Aim of the task:
Write out the records word for word, from their first line through the line containing "Reading left to right, read", with both of those lines included.
--- Extracted records Enclosed Below ---
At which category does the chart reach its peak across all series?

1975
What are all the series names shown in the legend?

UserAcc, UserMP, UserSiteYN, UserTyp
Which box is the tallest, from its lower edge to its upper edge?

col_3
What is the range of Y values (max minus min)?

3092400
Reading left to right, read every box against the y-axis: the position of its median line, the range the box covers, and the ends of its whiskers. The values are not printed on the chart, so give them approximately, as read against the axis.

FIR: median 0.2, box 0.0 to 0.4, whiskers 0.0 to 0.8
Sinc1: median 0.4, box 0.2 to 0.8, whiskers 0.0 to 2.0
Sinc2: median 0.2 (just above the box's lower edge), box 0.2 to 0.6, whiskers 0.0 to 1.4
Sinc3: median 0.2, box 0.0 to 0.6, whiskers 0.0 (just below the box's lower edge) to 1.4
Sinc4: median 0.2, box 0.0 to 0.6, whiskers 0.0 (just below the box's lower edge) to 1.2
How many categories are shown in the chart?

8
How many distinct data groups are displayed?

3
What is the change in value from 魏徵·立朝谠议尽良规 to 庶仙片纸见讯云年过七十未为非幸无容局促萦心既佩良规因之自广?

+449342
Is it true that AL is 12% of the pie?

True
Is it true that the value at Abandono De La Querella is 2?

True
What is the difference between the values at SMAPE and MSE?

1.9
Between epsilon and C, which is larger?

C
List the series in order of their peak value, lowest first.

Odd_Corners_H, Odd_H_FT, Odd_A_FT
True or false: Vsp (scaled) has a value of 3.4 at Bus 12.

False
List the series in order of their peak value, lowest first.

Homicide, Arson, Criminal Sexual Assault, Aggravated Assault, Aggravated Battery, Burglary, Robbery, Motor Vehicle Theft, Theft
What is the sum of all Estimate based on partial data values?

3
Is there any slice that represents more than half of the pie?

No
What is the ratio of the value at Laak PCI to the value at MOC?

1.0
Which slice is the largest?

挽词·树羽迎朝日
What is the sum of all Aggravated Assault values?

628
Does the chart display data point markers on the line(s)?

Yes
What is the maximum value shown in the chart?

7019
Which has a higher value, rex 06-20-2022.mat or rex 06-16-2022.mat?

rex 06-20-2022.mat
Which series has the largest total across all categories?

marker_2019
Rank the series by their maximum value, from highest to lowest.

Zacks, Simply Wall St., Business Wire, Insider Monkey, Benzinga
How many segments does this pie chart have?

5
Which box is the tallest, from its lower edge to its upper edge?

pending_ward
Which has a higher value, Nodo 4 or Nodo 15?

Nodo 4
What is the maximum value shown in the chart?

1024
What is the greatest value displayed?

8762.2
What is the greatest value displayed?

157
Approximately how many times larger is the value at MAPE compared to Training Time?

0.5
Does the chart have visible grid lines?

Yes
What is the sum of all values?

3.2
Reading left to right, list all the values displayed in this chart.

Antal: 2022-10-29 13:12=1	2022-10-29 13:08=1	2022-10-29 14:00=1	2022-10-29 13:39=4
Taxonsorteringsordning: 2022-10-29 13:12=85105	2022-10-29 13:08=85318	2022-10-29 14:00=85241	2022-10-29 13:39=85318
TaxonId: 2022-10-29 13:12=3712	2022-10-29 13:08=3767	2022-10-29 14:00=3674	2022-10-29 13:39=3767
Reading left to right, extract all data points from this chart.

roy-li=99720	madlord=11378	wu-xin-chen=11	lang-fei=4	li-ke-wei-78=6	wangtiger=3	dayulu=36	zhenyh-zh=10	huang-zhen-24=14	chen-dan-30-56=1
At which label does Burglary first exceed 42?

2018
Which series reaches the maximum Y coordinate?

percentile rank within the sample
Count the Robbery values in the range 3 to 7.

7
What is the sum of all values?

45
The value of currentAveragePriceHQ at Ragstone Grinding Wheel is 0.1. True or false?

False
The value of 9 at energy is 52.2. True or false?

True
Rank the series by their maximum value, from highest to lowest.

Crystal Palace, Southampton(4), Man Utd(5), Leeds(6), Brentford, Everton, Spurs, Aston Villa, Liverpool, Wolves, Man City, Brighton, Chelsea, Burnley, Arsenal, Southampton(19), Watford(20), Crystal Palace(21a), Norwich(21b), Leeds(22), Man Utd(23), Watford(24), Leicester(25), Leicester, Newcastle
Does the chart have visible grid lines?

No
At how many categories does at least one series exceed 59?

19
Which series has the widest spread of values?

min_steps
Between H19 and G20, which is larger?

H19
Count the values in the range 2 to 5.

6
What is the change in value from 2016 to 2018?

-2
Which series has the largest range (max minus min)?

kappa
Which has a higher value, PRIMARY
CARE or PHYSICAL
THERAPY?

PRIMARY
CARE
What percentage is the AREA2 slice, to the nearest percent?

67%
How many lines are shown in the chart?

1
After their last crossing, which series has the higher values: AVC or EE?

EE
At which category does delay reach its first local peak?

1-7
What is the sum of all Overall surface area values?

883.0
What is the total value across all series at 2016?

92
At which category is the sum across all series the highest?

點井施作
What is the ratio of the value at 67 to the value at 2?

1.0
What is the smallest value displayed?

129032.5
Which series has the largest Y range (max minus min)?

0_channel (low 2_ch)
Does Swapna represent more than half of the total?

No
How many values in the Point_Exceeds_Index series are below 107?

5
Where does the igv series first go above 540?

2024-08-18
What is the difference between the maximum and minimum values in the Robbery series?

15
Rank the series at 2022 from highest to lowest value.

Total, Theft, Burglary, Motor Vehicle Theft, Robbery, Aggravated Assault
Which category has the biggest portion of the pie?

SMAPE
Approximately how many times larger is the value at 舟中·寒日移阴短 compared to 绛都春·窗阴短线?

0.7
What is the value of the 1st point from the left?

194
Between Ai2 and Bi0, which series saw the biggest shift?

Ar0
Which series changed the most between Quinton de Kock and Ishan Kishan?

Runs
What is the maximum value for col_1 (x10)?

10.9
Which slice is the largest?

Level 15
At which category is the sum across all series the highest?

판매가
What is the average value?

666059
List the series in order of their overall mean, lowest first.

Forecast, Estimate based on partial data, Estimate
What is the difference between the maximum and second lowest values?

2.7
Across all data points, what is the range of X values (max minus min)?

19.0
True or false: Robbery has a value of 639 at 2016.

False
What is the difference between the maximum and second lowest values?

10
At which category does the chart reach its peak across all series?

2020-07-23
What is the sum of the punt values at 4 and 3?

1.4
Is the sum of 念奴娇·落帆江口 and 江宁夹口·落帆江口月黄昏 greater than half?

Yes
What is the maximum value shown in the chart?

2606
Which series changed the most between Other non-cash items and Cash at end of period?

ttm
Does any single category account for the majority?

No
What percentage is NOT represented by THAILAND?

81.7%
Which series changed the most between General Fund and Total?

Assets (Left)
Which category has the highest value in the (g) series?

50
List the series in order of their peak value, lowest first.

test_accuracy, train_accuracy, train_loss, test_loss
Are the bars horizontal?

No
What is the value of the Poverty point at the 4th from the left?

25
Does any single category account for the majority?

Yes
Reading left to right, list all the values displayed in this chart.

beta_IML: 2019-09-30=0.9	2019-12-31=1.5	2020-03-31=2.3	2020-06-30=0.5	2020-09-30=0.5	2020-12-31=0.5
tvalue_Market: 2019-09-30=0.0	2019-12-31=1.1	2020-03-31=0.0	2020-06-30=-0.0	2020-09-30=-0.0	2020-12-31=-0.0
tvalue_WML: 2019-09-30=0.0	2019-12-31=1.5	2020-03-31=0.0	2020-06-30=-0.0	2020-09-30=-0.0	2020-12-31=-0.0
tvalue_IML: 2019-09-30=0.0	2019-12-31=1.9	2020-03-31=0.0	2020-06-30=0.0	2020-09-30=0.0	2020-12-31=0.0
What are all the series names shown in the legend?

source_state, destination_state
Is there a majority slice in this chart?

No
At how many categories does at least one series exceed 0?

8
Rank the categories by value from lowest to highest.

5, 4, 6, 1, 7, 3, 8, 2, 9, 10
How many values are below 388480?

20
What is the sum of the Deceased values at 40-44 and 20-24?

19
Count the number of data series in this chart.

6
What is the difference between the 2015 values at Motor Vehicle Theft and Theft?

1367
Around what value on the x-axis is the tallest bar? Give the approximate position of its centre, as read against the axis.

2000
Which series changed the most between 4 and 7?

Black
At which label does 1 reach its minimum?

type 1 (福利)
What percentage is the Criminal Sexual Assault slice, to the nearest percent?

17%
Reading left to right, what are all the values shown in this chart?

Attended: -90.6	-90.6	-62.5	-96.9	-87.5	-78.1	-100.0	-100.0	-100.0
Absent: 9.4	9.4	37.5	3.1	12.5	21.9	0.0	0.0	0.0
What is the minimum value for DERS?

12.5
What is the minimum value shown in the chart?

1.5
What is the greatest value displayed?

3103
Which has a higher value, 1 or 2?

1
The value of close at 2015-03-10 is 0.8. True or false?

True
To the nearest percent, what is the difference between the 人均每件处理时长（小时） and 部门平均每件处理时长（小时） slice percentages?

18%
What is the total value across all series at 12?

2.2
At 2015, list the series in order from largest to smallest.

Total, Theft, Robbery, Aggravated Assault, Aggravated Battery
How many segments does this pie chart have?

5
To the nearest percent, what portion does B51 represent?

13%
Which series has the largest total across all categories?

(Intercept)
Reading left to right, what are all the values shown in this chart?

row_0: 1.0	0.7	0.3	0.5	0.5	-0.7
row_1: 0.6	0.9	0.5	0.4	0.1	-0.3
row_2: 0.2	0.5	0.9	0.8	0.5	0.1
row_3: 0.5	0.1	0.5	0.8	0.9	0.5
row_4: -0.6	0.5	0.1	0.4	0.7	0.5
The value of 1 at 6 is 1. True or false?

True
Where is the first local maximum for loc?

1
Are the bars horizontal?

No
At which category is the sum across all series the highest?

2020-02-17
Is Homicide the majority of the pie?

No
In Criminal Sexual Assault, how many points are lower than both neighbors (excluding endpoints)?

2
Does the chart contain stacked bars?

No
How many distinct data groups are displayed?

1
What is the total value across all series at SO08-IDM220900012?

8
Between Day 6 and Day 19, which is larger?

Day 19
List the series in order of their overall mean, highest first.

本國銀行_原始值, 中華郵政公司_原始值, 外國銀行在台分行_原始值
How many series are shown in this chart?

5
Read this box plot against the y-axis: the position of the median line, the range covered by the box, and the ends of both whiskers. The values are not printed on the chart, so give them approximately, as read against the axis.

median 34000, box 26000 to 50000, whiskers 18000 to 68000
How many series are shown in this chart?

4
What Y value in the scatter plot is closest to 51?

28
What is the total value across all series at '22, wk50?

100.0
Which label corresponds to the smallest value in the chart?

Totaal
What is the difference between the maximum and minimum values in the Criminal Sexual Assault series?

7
--- End of Enclosed Extracted records ---
Result:
At which category does the chart reach its peak across all series?

1975
What are all the series names shown in the legend?

UserAcc, UserMP, UserSiteYN, UserTyp
Which box is the tallest, from its lower edge to its upper edge?

col_3
What is the range of Y values (max minus min)?

3092400
Reading left to right, read every box against the y-axis: the position of its median line, the range the box covers, and the ends of its whiskers. The values are not printed on the chart, so give them approximately, as read against the axis.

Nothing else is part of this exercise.